A member of the Emergency Communications Center staff will take over the dispatch center’s reins on an interim basis, if a recommendation from the center management board’s executive committee is approved.
Gerald Smith, who serves as the center’s senior systems analyst and project manager, was chosen by the committee after a Tuesday closed-door session. The recommendation will go before the full board at its April 9 meeting.
The communications center receives all 911 calls in the Charlottesville, Albemarle County and University of Virginia areas and serves as central dispatch for three police departments, local fire departments and emergency medical responders. It also provides coordinated emergency management among the three jurisdictions.
Smith has been with the communications center for 19 years. He leads the center’s computer-assisted dispatch system, also known as CAD.
Smith, who attended the executive committee meeting to discuss issues with the CAD system, including a closed-door session regarding CAD contracts, left before the committee took its vote in open session.
If approved by the full board, Smith will replace ECC board member Tom Berry, who has served as acting interim director since the board’s previous director, Barry Neulen, resigned March 11.
Berry is UVa’s executive director of emergency management. He joined the board on Feb. 13.
Executive committee members praised Berry for filling in and working with staff members who were shocked and angered by Neulen’s sudden departure, many blaming the board for his resignation.
Berry said he found the dispatching staff to be very dedicated to their jobs and to the community.
“I believe that all of us, the staff and the board, only want what’s best for the community,” he said.
The executive committee also agreed to rewrite the ECC director’s job description and advertise it as “open until filled,” beginning April 4.
Board member and UVa Vice President for Safety and Security Gloria Graham, who is chairwoman of the board’s search committee, said the board should review resumes as they come in.
“If we see someone we’re interested in, it’s important to reach out and let them know as soon as possible,” she said.
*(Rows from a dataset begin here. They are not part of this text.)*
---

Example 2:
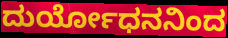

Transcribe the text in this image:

ದುರ್ಯೋಧನನಿಂದ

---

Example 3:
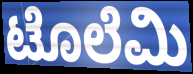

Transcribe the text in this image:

ಟೊಲೆಮಿ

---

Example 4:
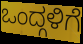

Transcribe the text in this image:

ಒಂದ್ಗಳಿಗೆ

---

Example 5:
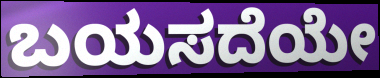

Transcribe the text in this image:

ಬಯಸದೆಯೇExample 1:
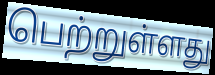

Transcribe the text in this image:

பெற்றுள்ளது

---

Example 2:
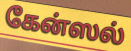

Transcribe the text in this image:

கேன்ஸல்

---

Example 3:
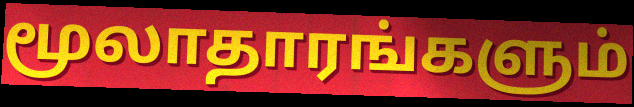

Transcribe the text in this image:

மூலாதாரங்களும்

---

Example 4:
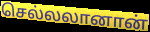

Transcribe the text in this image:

செல்லலானான்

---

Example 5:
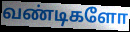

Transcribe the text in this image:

வண்டிகளோ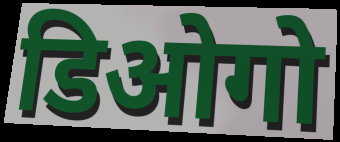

The communications center has only had a director for six of the last 18 months. Neulen took over the post Oct. 1 after two previous search efforts failed — one candidate turned down the job offer and the other search failed to find a suitable candidate.
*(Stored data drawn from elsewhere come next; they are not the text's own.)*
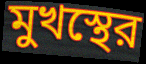
মুখস্থেরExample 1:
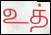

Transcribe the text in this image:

உத்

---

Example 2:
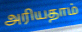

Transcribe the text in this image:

அரியதாம்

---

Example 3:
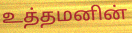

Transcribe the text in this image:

உத்தமனின்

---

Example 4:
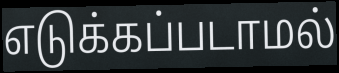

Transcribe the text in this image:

எடுக்கப்படாமல்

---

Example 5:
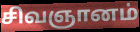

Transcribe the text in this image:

சிவஞானம்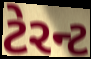
ટેરન્ટ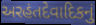
અરહંતદેવાદિકનું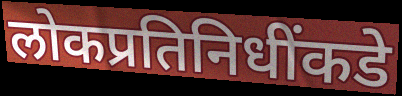
लोकप्रतिनिधींकडे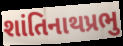
શાંતિનાથપ્રભુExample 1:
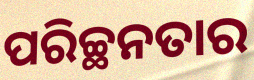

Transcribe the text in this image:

ପରିଚ୍ଛନତାର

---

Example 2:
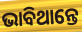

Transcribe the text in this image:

ଭାବିଥାନ୍ତେ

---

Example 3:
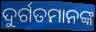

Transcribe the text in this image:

ଦୁର୍ଗତମାନଙ୍କ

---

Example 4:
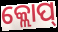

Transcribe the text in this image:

କ୍ଲୋପ୍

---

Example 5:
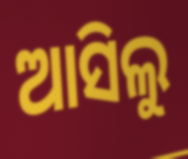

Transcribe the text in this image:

ଆସିଲୁ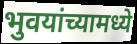
भुवयांच्यामध्ये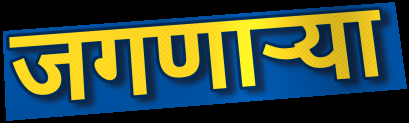
जगणार्‍या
Neulen was the topic of several board executive sessions to discuss his performance before he offered his resignation. He also faced criticism by some board members for his efforts at trying to arrange an emergency staffing contract with Homeland Security Solutions Inc., or HSSI, a company with which he had previously dealt while in another job.
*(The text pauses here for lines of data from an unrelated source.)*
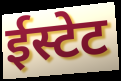
ईस्टेट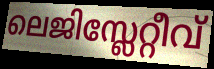
ലെജിസ്ലേറ്റീവ്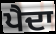
ਪੈਦਾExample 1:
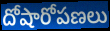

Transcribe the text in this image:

దోషారోపణలు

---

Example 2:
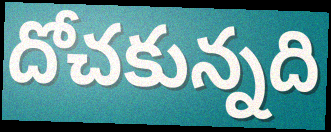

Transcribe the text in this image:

The effort was recommended by Albemarle County purchasing officials to fill a dozen empty dispatch center positions.
Charlottesville Police Chief RaShall Brackney criticized the company Neulen chose as being mostly white, military veterans and former government contractors. She also questioned Neulen’s previous use of the company and why other companies were not contacted.
The board approved the emergency funding request with Brackney, Graham and UVa Police Chief Tommye Sutton in opposition.
The approval was rescinded a month later on a unanimous vote after county purchasing agents were delayed in publishing the contract. Board members then approved advertising request for quotes for any company willing to make an offer on the contract.
That request closed on Feb. 25. There were no bids.
In a March 19 letter to Charlottesville Mayor Nikuyah Walker, HSSI President Steve Cameron said he declined to bid on the contract when it came open.
“Due to the hostile environment created by Chief Brackney, I decided not to bid because I did not want my employees to be a part of this environment,” Cameron wrote.
He wrote that “Chief Brackney’s slanderous comments are insulting” and that his company is 51 percent minority; 46 percent military veterans with 21 percent of those disabled veterans; 49 percent women and 51 percent male.
Dispatchers had praised Neulen for his efforts at trying to ease their workload and mandatory overtime. During his tenure, the center hired 10 new dispatch personnel, but officials say it could take seven months to a year before they all are fully trained to work each of the center’s posts.
New hires will take dispatching classroom training online but will need to be trained in the dispatch center by current staff. While staff members are training the hires, off-duty dispatchers will need to fill in for those doing the training, officials said. That will create similar long hours and mandatory overtime that dispatchers have said is what is burning them out in the first place.